PASSAGE =
== Segment start ==

These computer programs (also known as programs, software, software applications or code) include machine instructions for a programmable processor, and can be implemented in a high-level procedural and/or object-oriented programming language, and/or in assembly/machine language. As used herein, the terms “machine-readable medium” and “computer-readable medium” refer to any computer program product, non-transitory computer readable medium, apparatus and/or device (e.g., magnetic discs, optical disks, memory, Programmable Logic Devices (PLDs)) used to provide machine instructions and/or data to a programmable processor, including a machine-readable medium that receives machine instructions as a machine-readable signal. The term “machine-readable signal” refers to any signal used to provide machine instructions and/or data to a programmable processor.

The processes and logic flows described in this specification can be performed by one or more programmable processors, also referred to as data processing hardware, executing one or more computer programs to perform functions by operating on input data and generating output. The processes and logic flows can also be performed by special purpose logic circuitry, e.g., an FPGA (field programmable gate array) or an ASIC (application specific integrated circuit). Processors suitable for the execution of a computer program include, by way of example, both general and special purpose microprocessors, and any one or more processors of any kind of digital computer. Generally, a processor will receive instructions and data from a read only memory or a random access memory or both. The essential elements of a computer are a processor for performing instructions and one or more memory devices for storing instructions and data. Generally, a computer will also include, or be operatively coupled to receive data from or transfer data to, or both, one or more mass storage devices for storing data, e.g., magnetic, magneto optical disks, or optical disks. However, a computer need not have such devices. Computer readable media suitable for storing computer program instructions and data include all forms of non-volatile memory, media and memory devices, including by way of example semiconductor memory devices, e.g., EPROM, EEPROM, and flash memory devices; magnetic disks, e.g., internal hard disks or removable disks; magneto optical disks; and CD ROM and DVD-ROM disks. The processor and the memory can be supplemented by, or incorporated in, special purpose logic circuitry.

To provide for interaction with a user, one or more aspects of the disclosure can be implemented on a computer having a display device, e.g., a CRT (cathode ray tube), LCD (liquid crystal display) monitor, or touch screen for displaying information to the user and optionally a keyboard and a pointing device, e.g., a mouse or a trackball, by which the user can provide input to the computer. Other kinds of devices can be used to provide interaction with a user as well; for example, feedback provided to the user can be any form of sensory feedback, e.g., visual feedback, auditory feedback, or tactile feedback; and input from the user can be received in any form, including acoustic, speech, or tactile input. In addition, a computer can interact with a user by sending documents to and receiving documents from a device that is used by the user; for example, by sending web pages to a web browser on a user's client device in response to requests received from the web browser.

A number of implementations have been described. Nevertheless, it will be understood that various modifications may be made without departing from the spirit and scope of the disclosure. Accordingly, other implementations are within the scope of the following claims.

== Segment end ==

AIM OF THE TASK = According to the passage, what are the essential elements of a computer?

DATA TO EXAMINE =
== Segment start ==

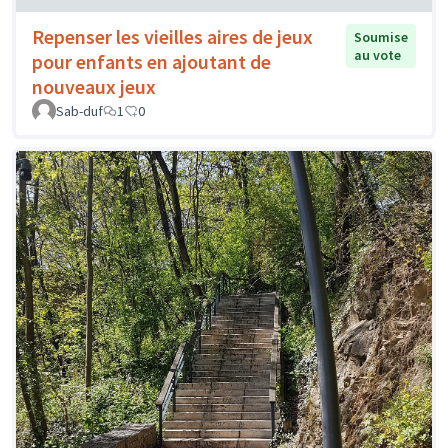
Repenser les vieilles aires de jeux
Soumise
au vote
pour enfants en ajoutant de
nouveaux jeux
Sab-duf
1
0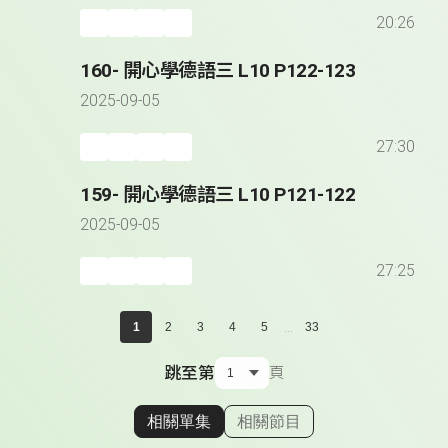
20:26
160- 開心學德語三 L10 P122-123
2025-09-05
27:30
159- 開心學德語三 L10 P121-122
2025-09-05
27:25
...
1
2
3
4
5
33
跳至第
頁
相關單集
相關節目
顯示相關單集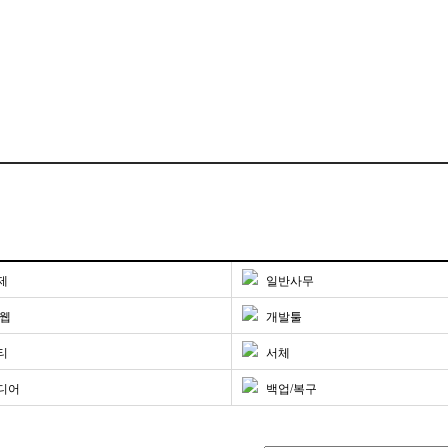
제
일반사무
/웹
개발툴
티
서체
디어
백업/복구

== Segment end ==

EXPECTED ANSWER = A processor for performing instructions and one or more memory devices for storing instructions and data.